### WHAT THE TASK ASKS
Begin at the line containing "- analysis volume" in the records below, end at the line containing "- enhancing-tissue mask", and retype each line in that span exactly. No other line and no image should appear.

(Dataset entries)

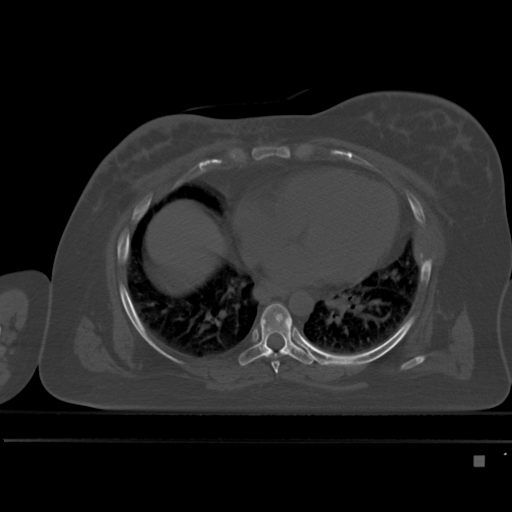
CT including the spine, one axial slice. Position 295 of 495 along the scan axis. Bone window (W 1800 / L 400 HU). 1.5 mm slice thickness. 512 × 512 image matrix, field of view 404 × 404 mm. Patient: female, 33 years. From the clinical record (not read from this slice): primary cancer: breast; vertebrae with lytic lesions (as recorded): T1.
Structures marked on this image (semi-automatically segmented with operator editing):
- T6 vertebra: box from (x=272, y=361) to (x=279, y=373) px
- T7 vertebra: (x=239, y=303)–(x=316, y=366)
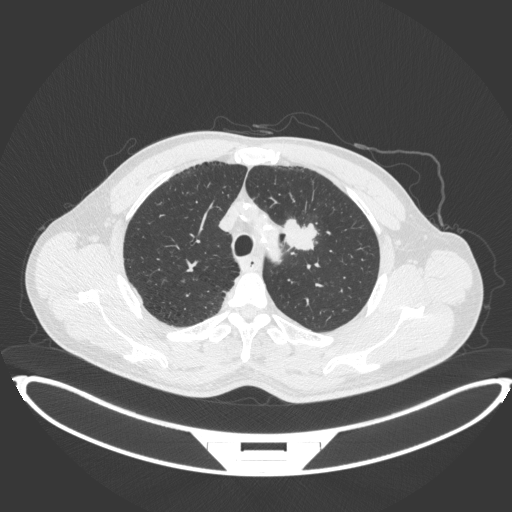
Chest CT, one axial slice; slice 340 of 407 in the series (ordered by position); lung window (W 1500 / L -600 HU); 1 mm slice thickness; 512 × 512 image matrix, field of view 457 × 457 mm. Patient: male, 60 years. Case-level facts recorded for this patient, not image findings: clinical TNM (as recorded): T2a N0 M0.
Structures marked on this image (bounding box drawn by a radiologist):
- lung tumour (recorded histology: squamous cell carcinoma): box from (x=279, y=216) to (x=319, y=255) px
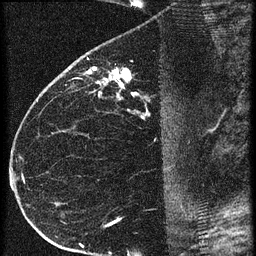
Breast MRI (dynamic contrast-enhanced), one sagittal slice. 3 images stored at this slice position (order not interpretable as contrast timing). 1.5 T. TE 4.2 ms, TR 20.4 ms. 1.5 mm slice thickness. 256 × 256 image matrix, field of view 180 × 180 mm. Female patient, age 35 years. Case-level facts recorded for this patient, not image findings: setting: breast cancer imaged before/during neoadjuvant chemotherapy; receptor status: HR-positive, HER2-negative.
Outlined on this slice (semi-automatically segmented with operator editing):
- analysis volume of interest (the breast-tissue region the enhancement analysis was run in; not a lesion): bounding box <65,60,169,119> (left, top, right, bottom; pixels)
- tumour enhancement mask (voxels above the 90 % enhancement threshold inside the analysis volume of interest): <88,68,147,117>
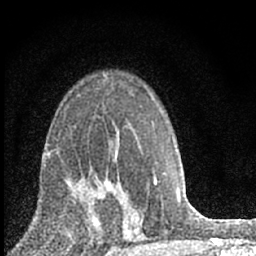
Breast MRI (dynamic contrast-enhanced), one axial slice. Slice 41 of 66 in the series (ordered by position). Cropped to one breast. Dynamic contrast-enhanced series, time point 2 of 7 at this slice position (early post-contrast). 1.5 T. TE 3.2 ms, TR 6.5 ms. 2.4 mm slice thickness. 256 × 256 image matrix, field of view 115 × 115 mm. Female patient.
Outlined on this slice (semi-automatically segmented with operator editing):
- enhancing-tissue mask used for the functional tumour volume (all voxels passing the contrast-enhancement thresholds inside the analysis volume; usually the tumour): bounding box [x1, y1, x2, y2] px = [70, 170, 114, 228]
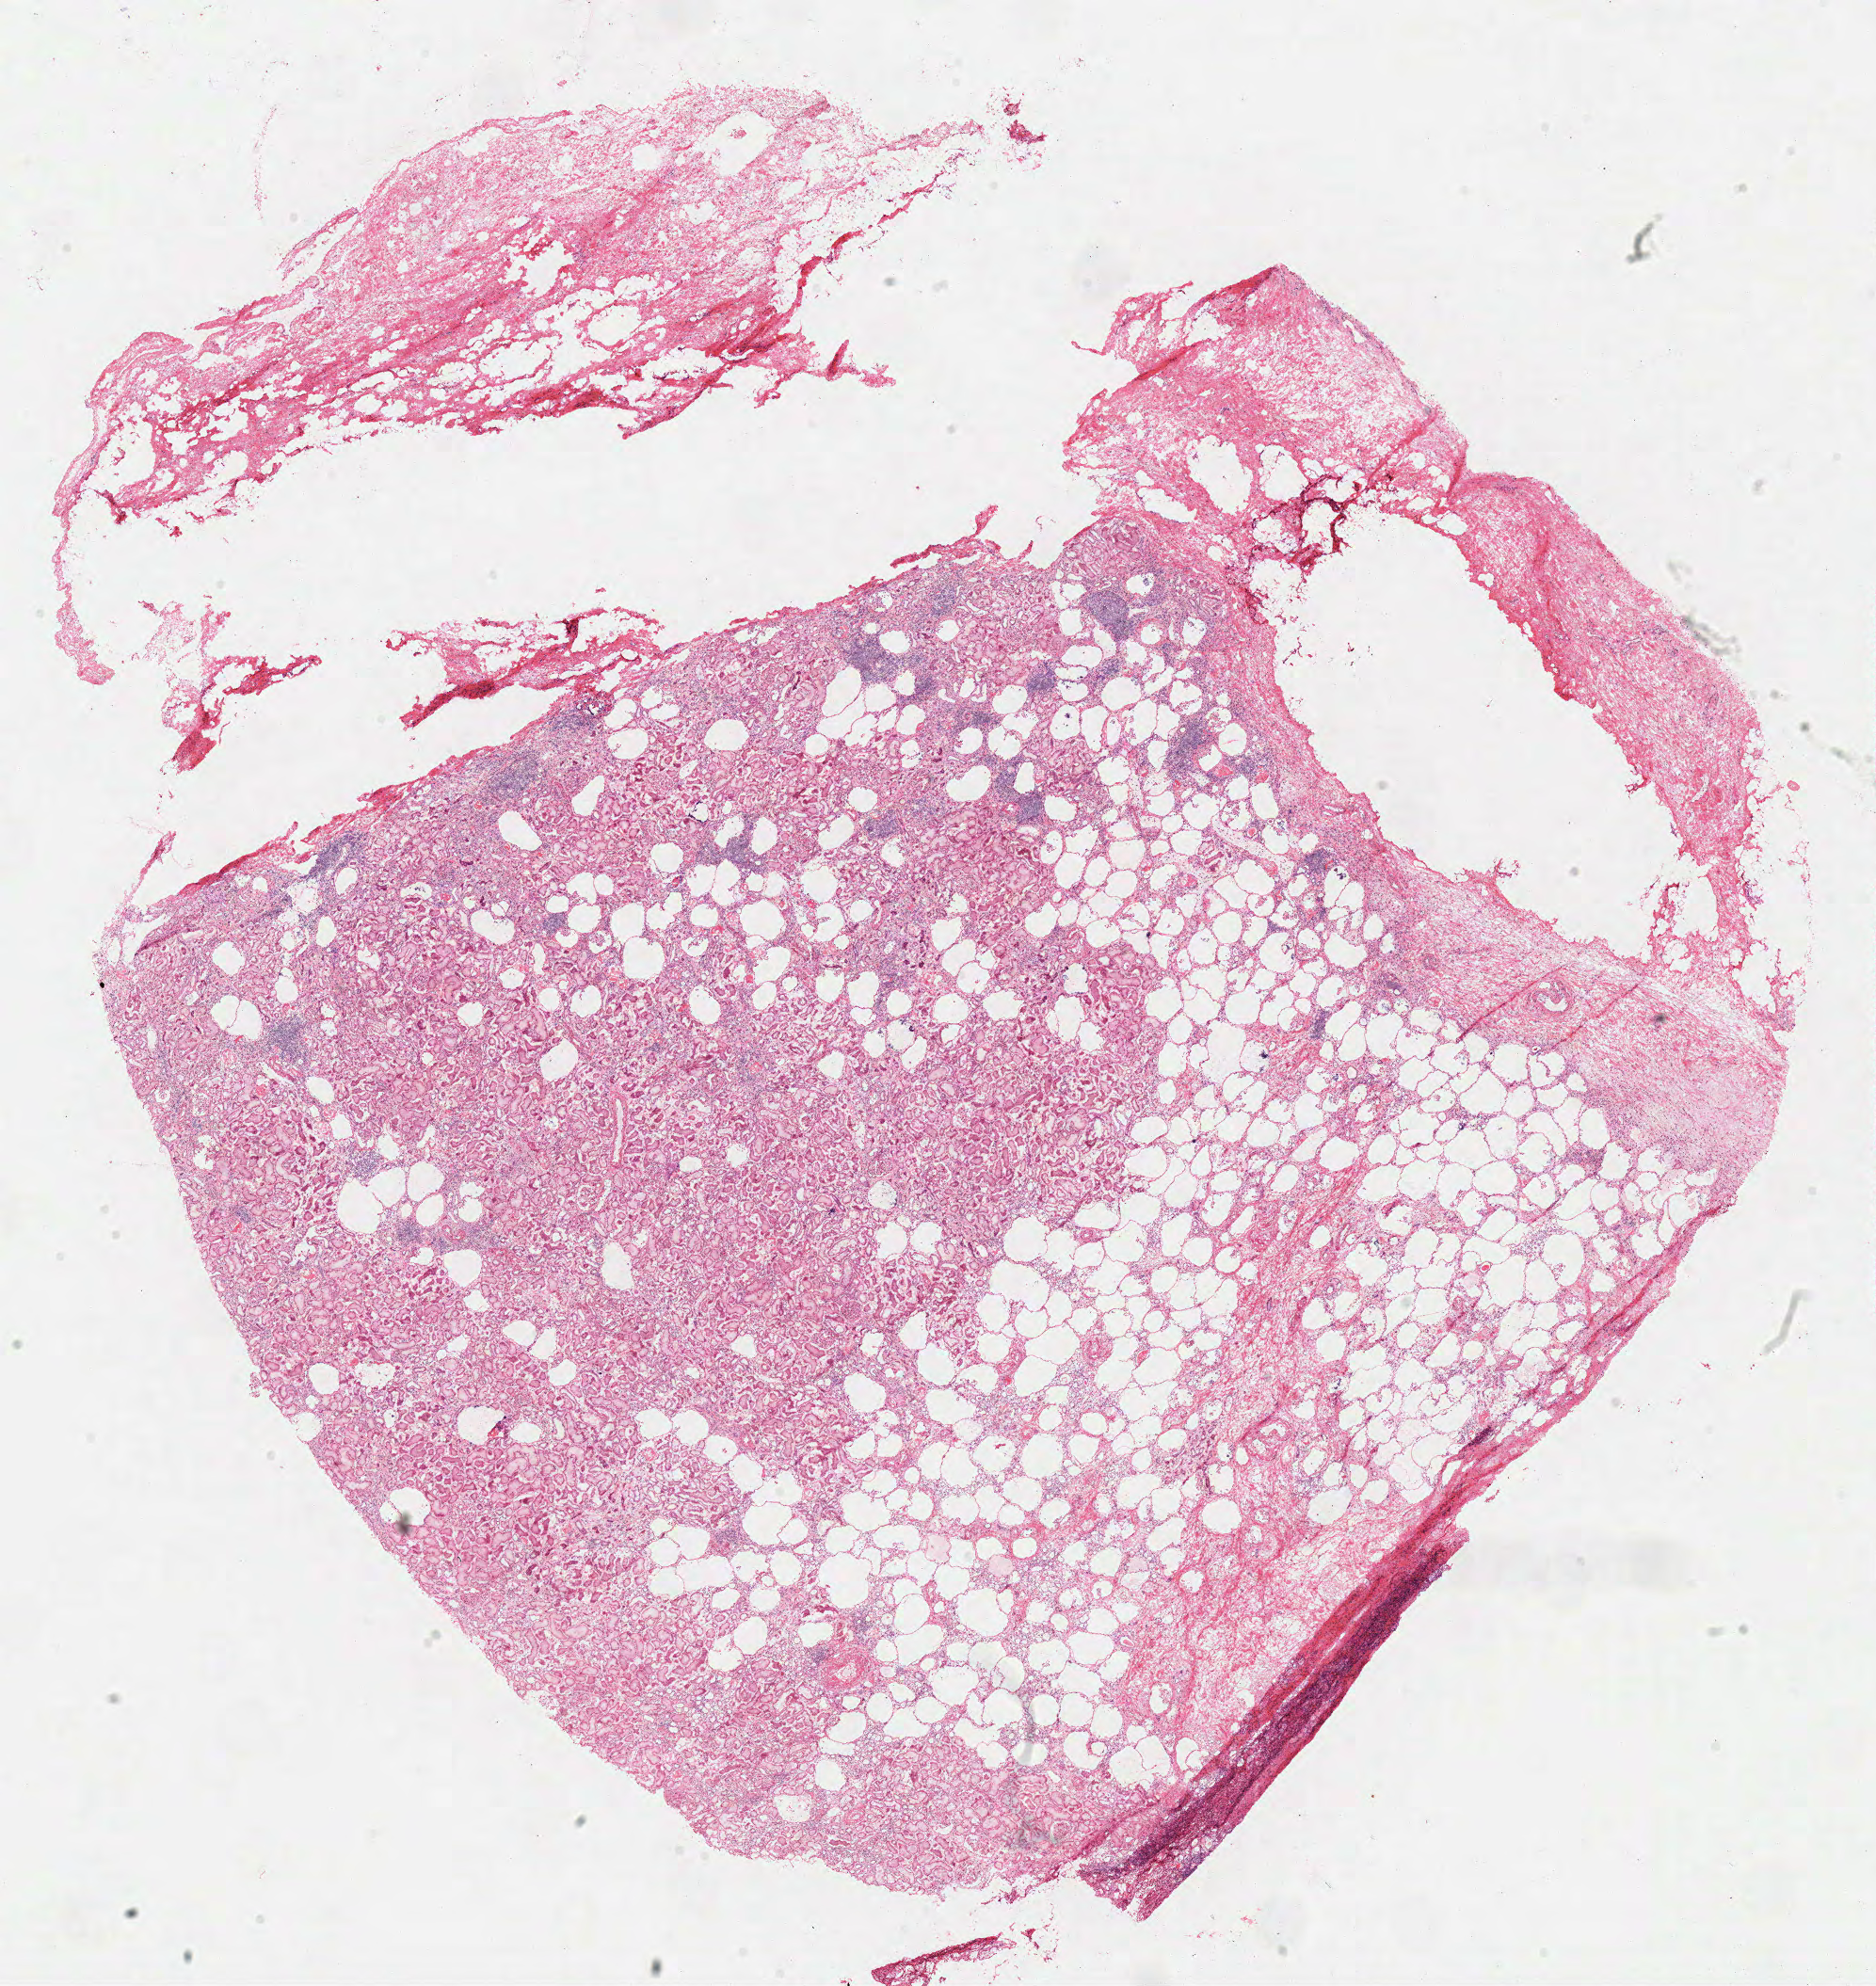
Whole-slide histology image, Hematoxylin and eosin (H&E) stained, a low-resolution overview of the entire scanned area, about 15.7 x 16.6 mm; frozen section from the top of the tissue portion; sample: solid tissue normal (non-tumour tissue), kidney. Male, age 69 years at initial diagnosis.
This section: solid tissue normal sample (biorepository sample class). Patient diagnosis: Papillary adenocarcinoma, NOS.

### ANSWER BOX
- analysis volume of interest (the breast-tissue region the enhancement analysis was run in; not a lesion): bounding box <65,60,169,119> (left, top, right, bottom; pixels)
- tumour enhancement mask (voxels above the 90 % enhancement threshold inside the analysis volume of interest): <88,68,147,117>
Breast MRI (dynamic contrast-enhanced), one axial slice. Slice 41 of 66 in the series (ordered by position). Cropped to one breast. Dynamic contrast-enhanced series, time point 2 of 7 at this slice position (early post-contrast). 1.5 T. TE 3.2 ms, TR 6.5 ms. 2.4 mm slice thickness. 256 × 256 image matrix, field of view 115 × 115 mm. Female patient.
Outlined on this slice (semi-automatically segmented with operator editing):
- enhancing-tissue mask used for the functional tumour volume (all voxels passing the contrast-enhancement thresholds inside the analysis volume; usually the tumour): bounding box [x1, y1, x2, y2] px = [70, 170, 114, 228]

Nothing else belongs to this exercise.